§ GIVEN PROBLEM:
Collect every line of the data below that contains the string "instances", and copy each one in full.

>>>>>

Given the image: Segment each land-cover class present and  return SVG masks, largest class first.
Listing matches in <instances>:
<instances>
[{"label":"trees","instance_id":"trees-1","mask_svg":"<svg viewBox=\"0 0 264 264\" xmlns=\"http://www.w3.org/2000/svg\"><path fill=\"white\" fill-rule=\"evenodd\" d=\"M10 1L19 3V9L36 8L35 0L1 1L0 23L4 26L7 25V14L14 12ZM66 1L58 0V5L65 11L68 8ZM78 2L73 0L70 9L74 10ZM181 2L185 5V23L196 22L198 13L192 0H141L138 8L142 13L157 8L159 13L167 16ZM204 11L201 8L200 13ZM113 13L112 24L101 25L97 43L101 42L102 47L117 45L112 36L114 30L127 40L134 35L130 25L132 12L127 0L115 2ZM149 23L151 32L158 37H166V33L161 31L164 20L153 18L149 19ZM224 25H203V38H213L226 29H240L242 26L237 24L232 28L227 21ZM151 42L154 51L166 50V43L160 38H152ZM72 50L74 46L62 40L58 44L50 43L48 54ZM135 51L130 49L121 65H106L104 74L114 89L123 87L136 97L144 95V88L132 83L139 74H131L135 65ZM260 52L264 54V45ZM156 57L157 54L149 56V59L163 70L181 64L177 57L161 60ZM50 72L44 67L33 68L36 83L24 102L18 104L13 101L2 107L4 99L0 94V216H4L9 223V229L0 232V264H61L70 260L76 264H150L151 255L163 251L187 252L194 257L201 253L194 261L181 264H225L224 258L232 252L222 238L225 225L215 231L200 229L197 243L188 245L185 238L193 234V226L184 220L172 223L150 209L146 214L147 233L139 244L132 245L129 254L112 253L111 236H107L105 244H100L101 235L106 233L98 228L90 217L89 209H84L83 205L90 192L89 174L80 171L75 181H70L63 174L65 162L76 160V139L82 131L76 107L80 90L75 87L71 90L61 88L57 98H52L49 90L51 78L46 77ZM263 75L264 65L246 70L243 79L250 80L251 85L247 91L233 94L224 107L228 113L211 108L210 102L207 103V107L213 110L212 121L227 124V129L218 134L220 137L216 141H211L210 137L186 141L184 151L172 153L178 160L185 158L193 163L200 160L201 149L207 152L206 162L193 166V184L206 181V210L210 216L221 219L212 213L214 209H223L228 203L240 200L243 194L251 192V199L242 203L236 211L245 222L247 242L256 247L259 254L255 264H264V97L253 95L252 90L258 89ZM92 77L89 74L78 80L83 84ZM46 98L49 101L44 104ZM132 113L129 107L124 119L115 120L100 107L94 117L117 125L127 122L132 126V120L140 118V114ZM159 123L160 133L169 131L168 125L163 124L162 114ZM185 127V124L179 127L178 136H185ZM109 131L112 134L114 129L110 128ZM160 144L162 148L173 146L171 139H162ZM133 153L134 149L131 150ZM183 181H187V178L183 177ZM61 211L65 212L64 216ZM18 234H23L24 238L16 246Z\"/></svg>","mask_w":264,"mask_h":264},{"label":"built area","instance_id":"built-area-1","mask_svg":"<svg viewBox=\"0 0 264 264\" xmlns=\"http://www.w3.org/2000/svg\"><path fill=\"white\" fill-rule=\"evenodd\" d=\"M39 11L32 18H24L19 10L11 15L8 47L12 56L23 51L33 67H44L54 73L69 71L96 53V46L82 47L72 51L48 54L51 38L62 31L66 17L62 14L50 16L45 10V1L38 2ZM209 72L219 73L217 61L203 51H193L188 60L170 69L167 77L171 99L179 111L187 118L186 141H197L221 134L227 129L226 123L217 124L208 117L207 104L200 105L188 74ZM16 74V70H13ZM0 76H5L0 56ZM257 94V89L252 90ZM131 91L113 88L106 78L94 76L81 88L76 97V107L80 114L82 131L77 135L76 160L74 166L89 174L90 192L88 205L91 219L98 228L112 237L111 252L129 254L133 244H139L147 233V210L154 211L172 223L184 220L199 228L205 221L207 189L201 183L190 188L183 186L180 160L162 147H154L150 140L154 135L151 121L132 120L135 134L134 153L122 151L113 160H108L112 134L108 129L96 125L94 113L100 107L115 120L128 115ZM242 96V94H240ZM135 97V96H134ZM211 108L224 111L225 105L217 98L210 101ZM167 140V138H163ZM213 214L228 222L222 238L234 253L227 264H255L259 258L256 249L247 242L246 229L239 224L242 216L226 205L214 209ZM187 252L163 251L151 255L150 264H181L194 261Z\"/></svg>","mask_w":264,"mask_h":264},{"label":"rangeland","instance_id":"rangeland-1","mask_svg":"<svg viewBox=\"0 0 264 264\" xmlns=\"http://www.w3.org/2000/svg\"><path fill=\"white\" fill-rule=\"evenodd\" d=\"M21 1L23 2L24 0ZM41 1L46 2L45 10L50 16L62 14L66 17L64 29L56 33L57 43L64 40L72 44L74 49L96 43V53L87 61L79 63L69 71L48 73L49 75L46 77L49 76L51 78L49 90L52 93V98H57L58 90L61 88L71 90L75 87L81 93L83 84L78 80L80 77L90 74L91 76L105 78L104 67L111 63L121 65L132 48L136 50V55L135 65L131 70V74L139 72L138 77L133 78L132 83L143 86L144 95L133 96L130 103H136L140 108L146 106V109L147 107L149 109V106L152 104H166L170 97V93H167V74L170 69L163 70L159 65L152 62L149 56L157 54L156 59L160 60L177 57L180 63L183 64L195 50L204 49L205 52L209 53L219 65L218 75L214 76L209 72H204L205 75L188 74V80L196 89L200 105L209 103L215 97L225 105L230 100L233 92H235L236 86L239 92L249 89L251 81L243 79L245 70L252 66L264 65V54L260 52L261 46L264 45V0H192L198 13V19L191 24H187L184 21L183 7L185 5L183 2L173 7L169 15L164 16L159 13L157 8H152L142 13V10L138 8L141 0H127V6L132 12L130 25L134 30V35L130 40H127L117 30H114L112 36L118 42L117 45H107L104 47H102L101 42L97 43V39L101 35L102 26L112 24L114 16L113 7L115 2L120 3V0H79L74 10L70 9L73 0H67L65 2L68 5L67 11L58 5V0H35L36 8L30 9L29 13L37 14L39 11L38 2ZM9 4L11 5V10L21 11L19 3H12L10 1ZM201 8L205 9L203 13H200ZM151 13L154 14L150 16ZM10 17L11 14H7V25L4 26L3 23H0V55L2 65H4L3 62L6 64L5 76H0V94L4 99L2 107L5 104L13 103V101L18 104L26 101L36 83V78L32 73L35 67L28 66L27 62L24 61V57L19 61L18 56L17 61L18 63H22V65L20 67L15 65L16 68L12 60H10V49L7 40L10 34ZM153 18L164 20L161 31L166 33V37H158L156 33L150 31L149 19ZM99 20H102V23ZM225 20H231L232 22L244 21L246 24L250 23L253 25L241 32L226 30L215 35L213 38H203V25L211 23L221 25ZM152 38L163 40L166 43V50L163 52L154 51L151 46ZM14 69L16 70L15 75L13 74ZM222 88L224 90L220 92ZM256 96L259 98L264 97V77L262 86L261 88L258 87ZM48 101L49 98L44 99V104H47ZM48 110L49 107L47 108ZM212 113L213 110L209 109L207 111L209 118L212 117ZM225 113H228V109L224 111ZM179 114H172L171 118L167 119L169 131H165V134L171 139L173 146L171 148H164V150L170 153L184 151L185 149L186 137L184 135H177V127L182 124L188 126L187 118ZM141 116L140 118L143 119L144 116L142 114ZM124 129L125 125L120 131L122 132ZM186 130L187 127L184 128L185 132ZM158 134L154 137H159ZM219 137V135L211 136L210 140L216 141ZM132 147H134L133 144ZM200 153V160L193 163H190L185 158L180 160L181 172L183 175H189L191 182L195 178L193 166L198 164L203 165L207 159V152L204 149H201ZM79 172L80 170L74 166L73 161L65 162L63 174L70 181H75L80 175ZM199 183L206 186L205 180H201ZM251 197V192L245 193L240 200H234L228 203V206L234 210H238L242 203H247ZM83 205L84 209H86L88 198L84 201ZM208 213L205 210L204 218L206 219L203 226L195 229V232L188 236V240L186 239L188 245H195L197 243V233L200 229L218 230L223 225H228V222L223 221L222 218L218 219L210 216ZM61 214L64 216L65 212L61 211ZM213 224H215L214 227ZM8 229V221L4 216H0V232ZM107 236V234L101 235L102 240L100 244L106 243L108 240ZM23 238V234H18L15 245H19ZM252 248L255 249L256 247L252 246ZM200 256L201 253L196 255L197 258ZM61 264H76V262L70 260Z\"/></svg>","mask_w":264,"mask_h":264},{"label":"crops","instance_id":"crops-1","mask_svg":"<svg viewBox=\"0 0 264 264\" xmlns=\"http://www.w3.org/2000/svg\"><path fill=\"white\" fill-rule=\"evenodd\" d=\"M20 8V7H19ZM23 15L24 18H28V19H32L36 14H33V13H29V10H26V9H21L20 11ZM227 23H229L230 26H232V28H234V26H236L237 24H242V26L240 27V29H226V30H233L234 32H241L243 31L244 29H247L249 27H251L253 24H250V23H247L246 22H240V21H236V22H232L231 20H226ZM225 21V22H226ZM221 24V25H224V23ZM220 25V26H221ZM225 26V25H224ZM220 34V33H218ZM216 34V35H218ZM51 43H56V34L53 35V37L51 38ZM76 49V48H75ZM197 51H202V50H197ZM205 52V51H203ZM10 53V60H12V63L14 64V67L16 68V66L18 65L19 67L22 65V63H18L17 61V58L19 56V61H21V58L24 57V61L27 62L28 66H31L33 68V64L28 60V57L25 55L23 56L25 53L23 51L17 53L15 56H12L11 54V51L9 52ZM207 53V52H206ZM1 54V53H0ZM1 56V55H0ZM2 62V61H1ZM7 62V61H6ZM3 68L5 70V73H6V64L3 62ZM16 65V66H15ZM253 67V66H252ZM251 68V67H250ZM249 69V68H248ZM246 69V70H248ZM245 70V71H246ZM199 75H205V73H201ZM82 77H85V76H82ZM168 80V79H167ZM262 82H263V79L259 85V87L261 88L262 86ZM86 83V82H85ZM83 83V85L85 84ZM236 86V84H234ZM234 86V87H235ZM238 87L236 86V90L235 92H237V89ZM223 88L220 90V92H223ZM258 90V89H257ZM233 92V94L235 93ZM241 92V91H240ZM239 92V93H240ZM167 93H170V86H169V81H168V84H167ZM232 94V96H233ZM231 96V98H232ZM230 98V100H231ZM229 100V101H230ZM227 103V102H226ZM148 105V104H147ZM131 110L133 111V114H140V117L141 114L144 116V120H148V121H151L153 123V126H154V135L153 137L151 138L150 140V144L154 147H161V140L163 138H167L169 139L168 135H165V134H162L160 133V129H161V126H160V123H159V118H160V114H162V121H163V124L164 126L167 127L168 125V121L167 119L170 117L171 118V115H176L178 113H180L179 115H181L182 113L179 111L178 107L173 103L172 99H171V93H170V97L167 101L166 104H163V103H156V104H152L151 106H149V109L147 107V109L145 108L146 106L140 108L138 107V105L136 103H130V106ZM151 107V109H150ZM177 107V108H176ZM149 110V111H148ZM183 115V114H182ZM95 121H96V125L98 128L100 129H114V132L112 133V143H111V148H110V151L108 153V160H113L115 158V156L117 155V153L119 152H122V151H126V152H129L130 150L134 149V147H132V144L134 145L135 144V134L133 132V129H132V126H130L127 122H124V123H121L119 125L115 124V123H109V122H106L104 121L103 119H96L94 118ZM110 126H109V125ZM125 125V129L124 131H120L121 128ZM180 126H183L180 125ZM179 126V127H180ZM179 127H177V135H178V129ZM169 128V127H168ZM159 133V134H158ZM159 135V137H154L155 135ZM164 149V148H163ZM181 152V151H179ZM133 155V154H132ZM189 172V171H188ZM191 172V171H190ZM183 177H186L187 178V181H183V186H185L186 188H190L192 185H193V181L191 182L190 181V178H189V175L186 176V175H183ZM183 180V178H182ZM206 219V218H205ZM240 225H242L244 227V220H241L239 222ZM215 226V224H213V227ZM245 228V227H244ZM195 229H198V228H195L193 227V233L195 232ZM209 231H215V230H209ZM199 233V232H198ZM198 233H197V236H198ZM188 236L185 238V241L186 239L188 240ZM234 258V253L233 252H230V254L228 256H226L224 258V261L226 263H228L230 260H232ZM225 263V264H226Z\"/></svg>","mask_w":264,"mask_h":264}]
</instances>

<<<<<

§ FULL SOLUTION:
Listing matches in <instances>:
<instances>
</instances>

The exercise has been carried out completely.